Impression renforcée par le fait que Mars n'est pas dénué de certaines naïvetés. De crainte de tuer le suspense, on s'abstiendra d'en donner la liste. Mais sachez au moins que les cent dernières pages ne sont peut-être pas ce qu'elles pourraient — ou devraient — être. Disons que l'auteur tente de mener de front un roman de hard science et une esthétique que l'on serait tenté de qualifier de bradburyenne. Si si, comme je vous le dis : il suffit de constater que le roman s'ouvre sur le récit d'un mythe des « Anciens » — et fera fréquemment référence à des récits de ce type — pour s'en convaincre. Évidemment, l'ensemble grince parfois un peu, d'autant que la fin confine au space opera. Mais honnêtement, soit vous aimez les « happy end », et alors tout est parfait, soit vous considérez que ce choix est entièrement guidé par un désir de « boucler » le roman en parfaite corrélation avec sa problématique politique sous-jacente, laquelle faisait de ce voyage une sorte de message publicitaire interplanétaire pour les gouvernements en place. Ce qui signifie que les râleurs tenants de la hard S-F purement scientifique n'auront qu'à réfléchir sur une étude comparée entre les formes du récit de Bova et la structuration d'une campagne publicitaire. La psychologie du marketing de masse est aussi une science. Et toc !

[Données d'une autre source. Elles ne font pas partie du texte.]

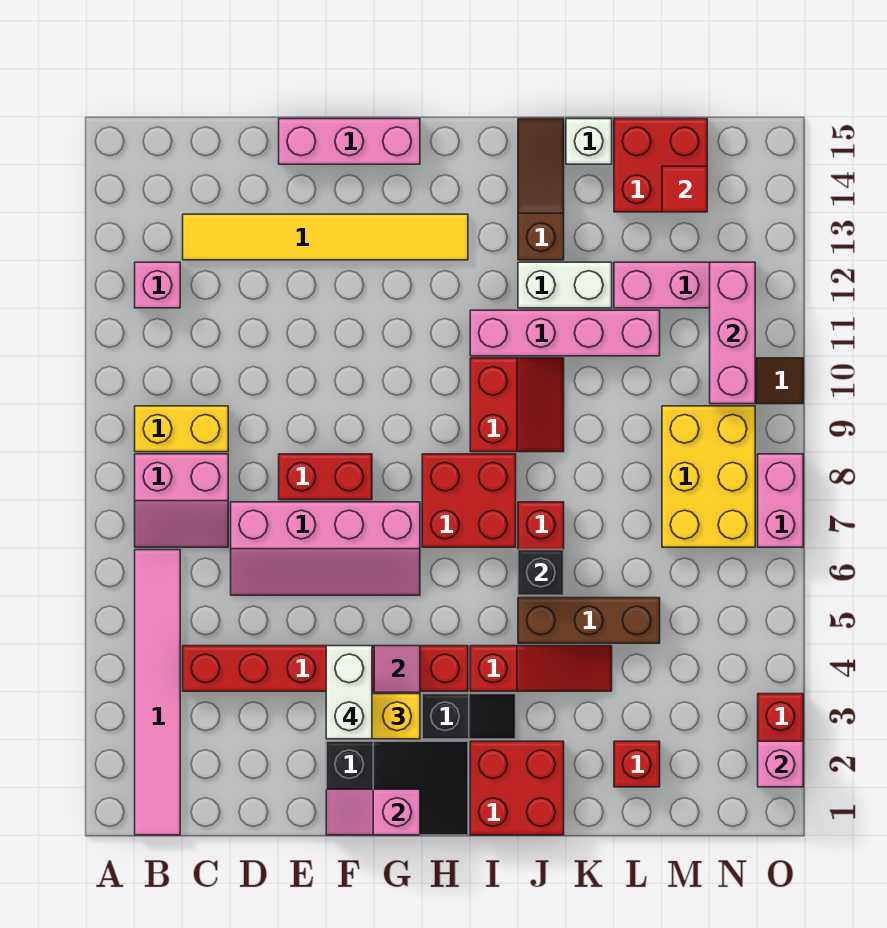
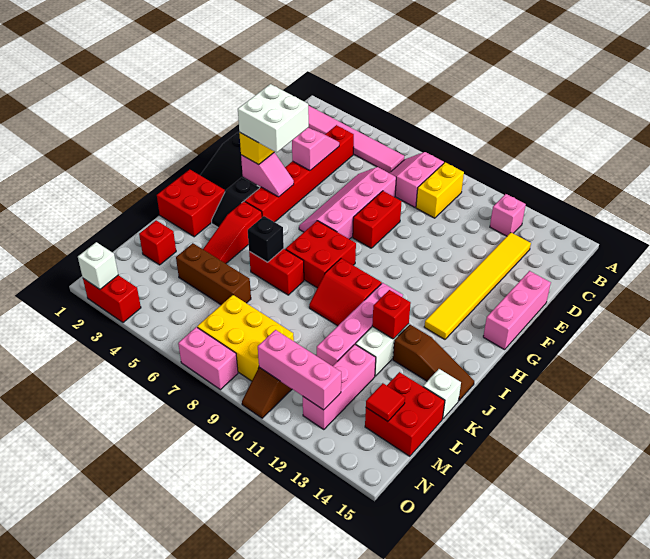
pink slope F1:G1 level 2 top G -> pink slope D4:E4 level 2 top E
white brick F3:F4 level 4 -> white brick F3:G4 level 4
brown brick J5:L5 level 1 -> brown brick L4:L6 level 1
none -> red brick J12 level 2
pink brick O2 level 2 -> white brick O2 level 2

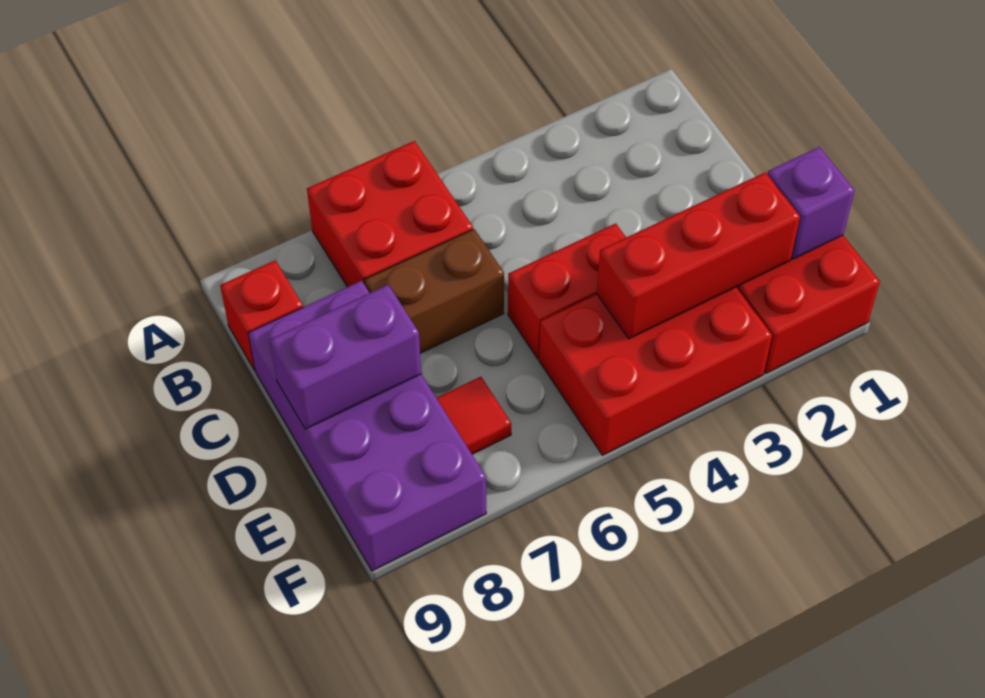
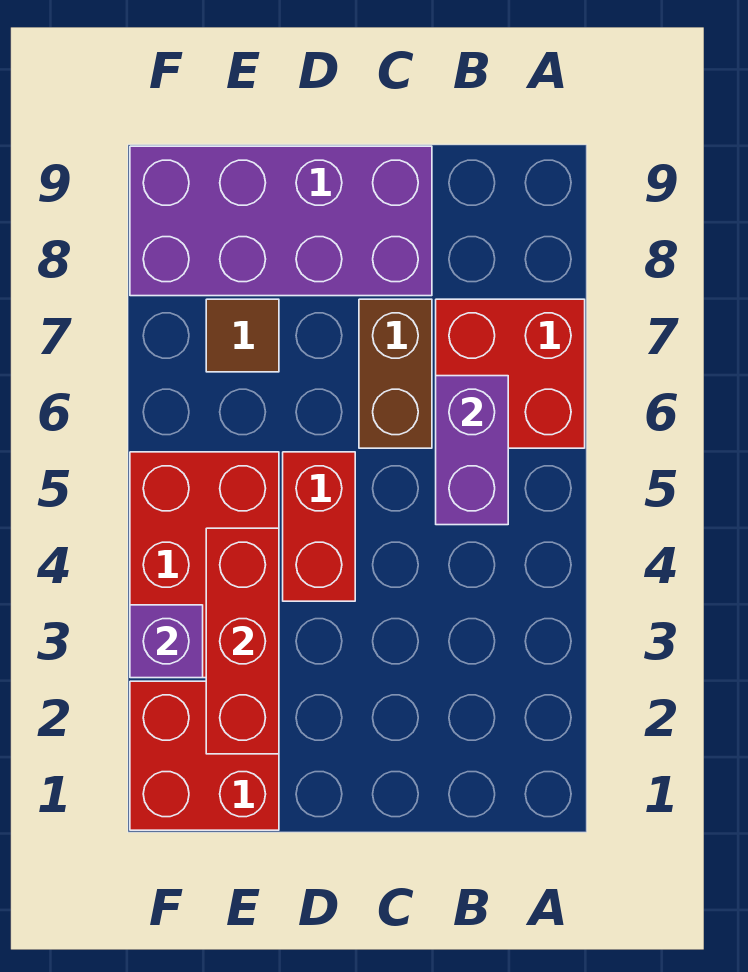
red brick B9 level 1 -> none
purple brick D8:D9 level 2 -> purple brick B5:B6 level 2
purple brick E1 level 2 -> purple brick F3 level 2
red tile E7 level 1 -> brown tile E7 level 1

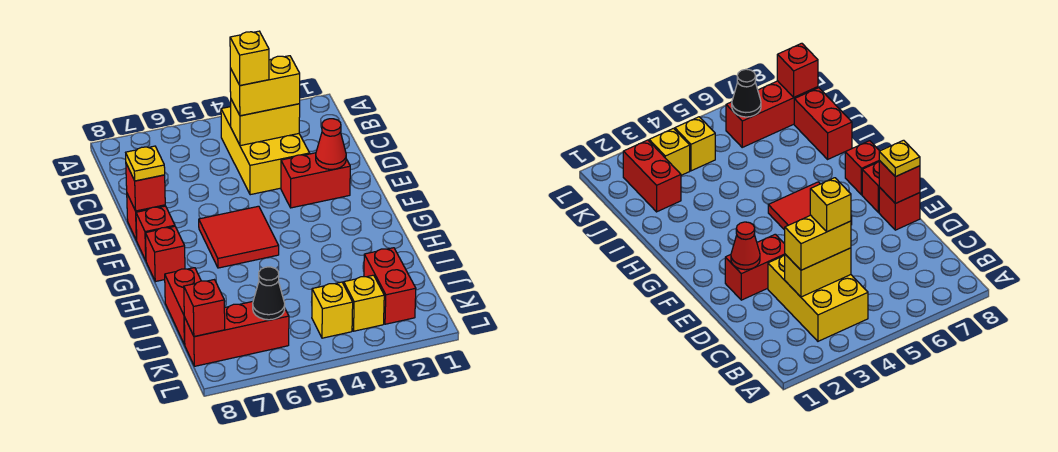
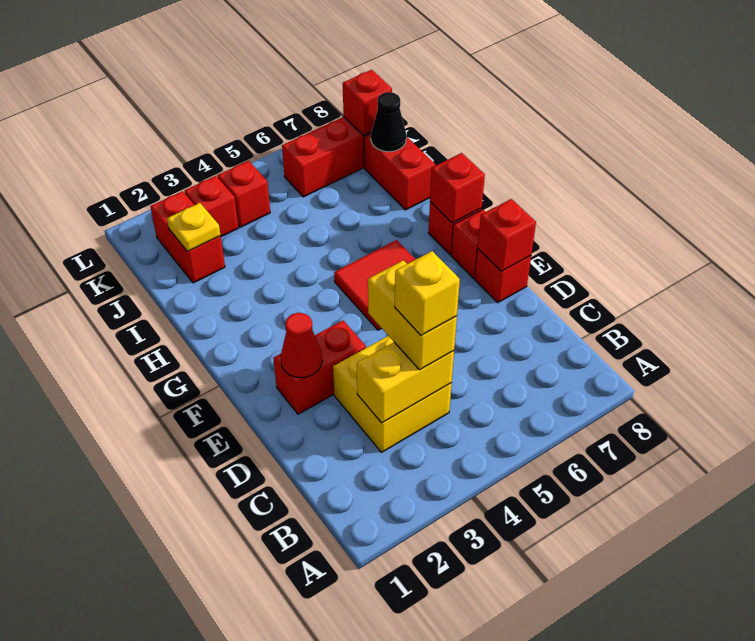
yellow brick B3:D4 level 1 -> yellow brick C3:D4 level 1
yellow brick C3:C4 level 3 -> yellow brick C4:D4 level 3
yellow plate E8 level 3 -> yellow plate J2 level 2
none -> red brick G8 level 2
yellow brick K3 level 1 -> red brick K3 level 1
yellow brick K4 level 1 -> red brick K4 level 1
black cone K6 level 2 -> black cone J8 level 2

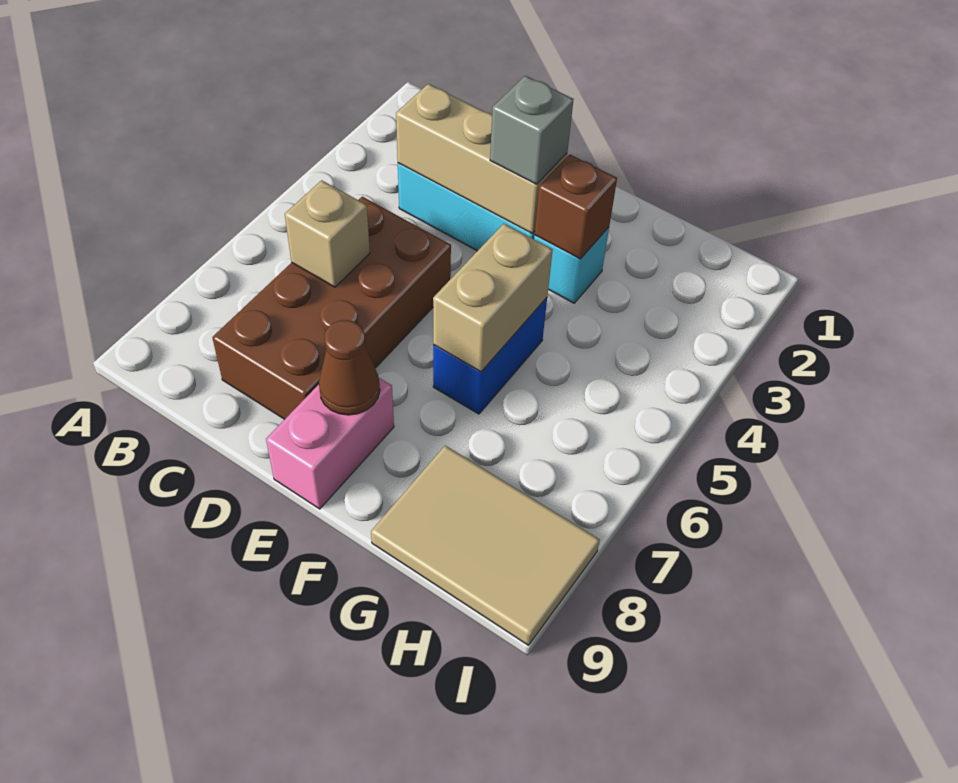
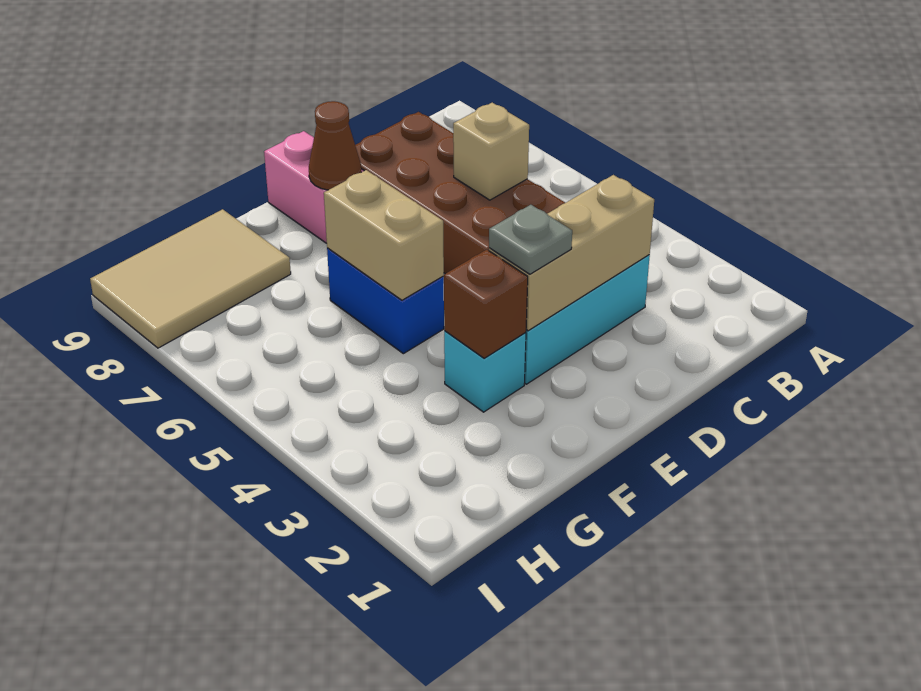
grey brick E3 level 3 -> grey plate E3 level 3

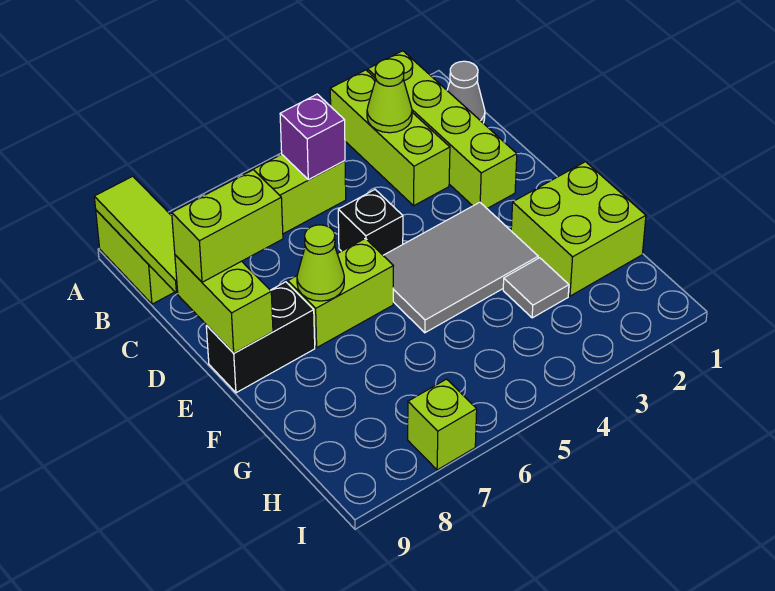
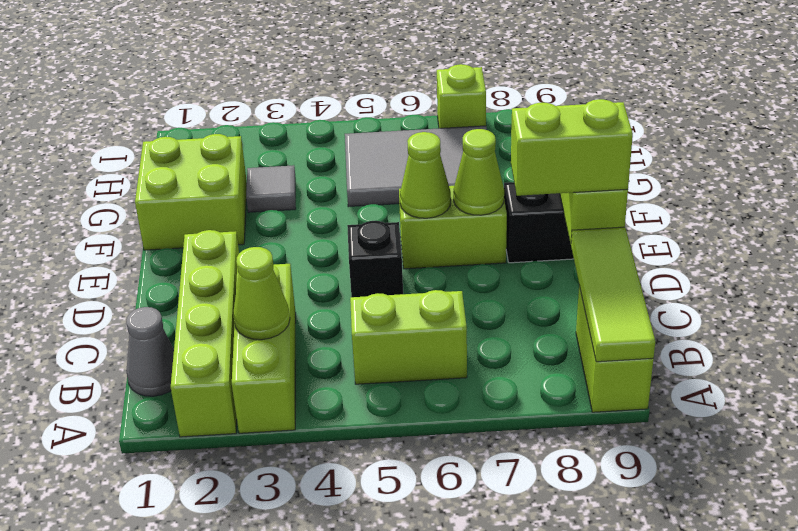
purple brick B5 level 2 -> none
grey tile E3:F5 level 1 -> grey tile G5:H7 level 1
none -> lime cone E6 level 2

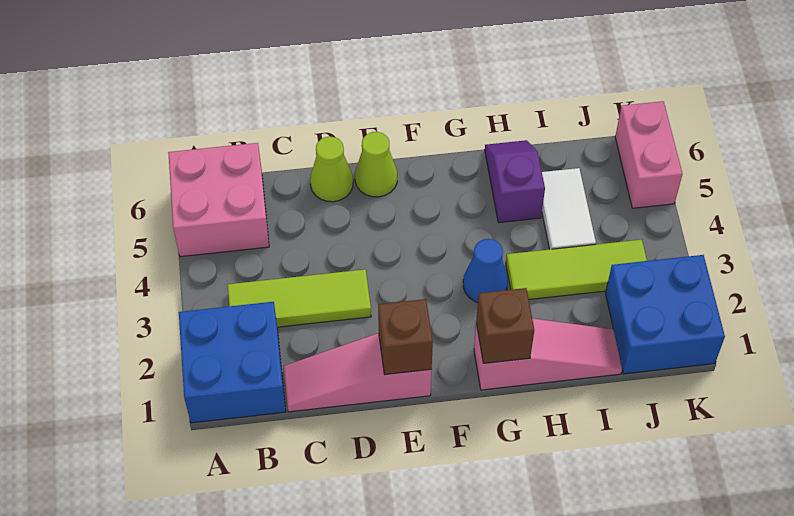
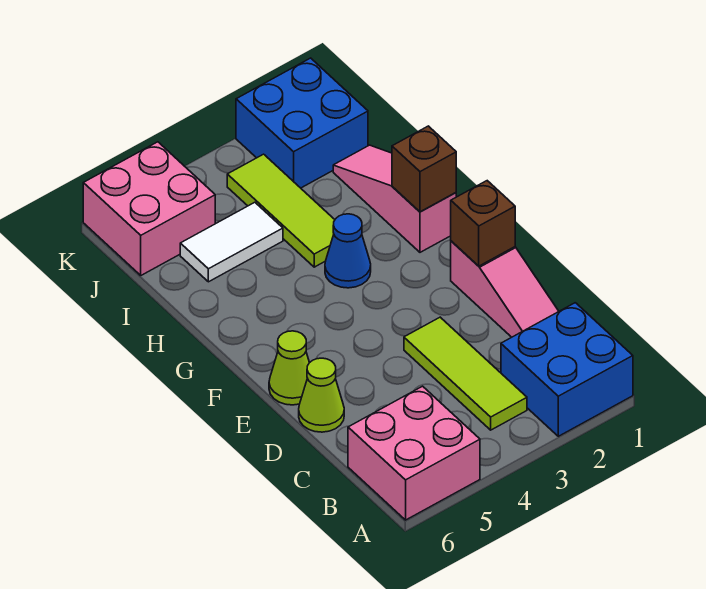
purple slope H5:H6 level 1 top 5 -> none
pink brick K5:K6 level 1 -> pink brick J5:K6 level 1

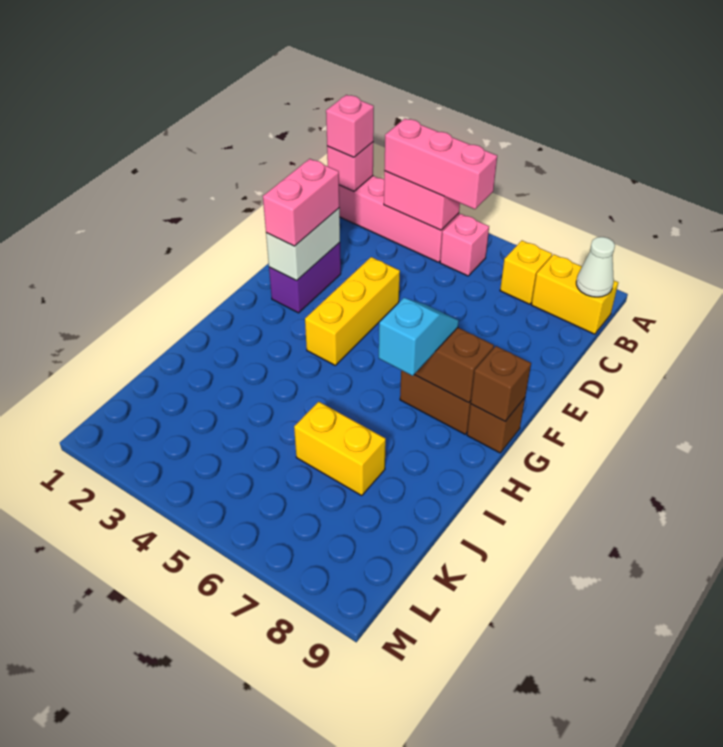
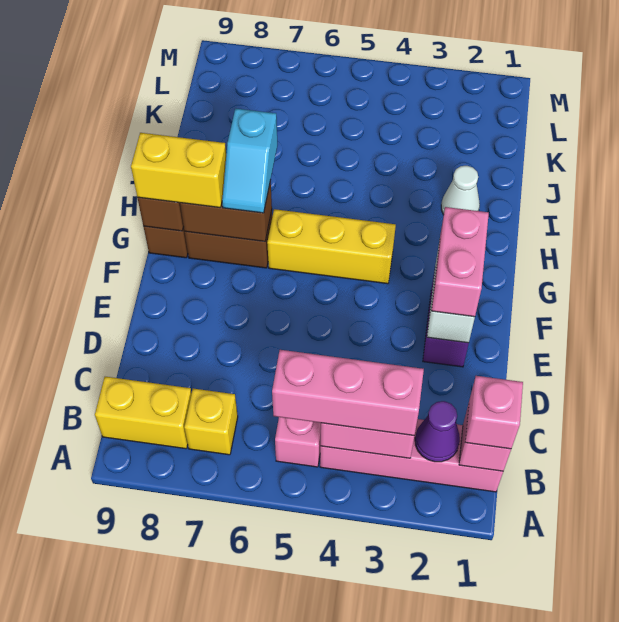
none -> purple cone B2 level 2
white cone B9 level 2 -> white cone I2 level 1
yellow brick E4:G4 level 1 -> yellow brick G4:G6 level 1
yellow brick J6:J7 level 1 -> yellow brick G8:G9 level 3

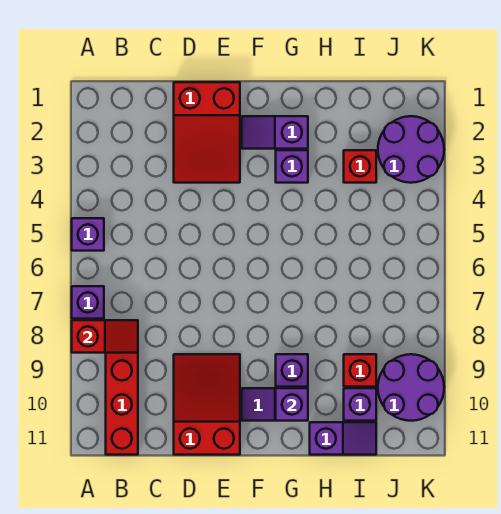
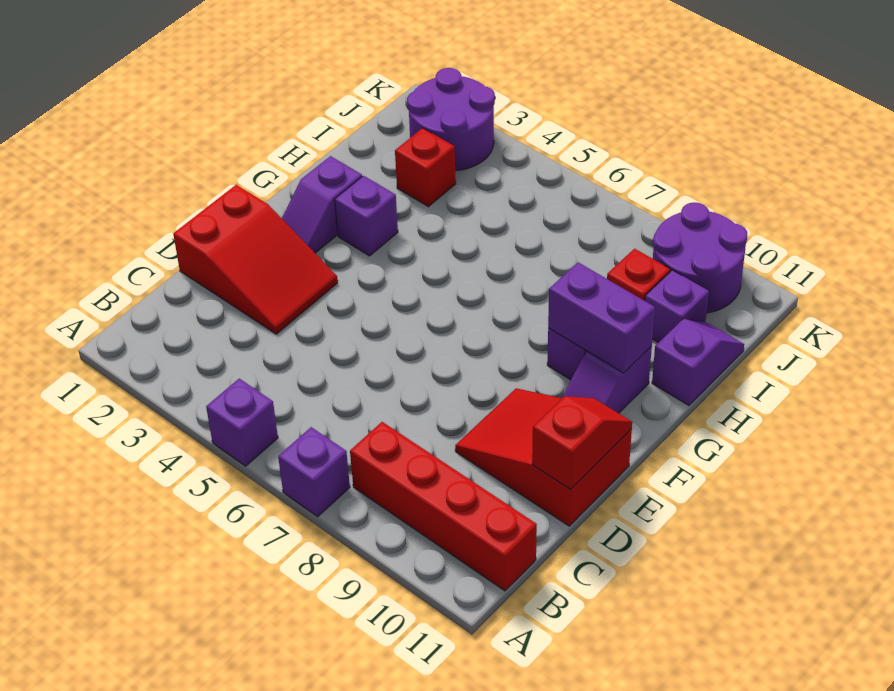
red slope A8:B8 level 2 top A -> red slope D11:E11 level 2 top D
purple brick G10 level 2 -> purple brick G9:G10 level 2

Pour conclure, on se contentera d'affirmer que Mars n'est pas une somme exégétique sur la planète rouge et les conditions de sa colonisation — encore moins de sa terraformation. Son auteur n'a pas oublié que la science-fiction est un genre littéraire. Alors, même si ce n'est pas un texte à la pointe de la modernité, ni un de ces romans fondateurs de « dynasties » — genre Dune ou Neuromancien —, on passe un fort bon moment de lecture.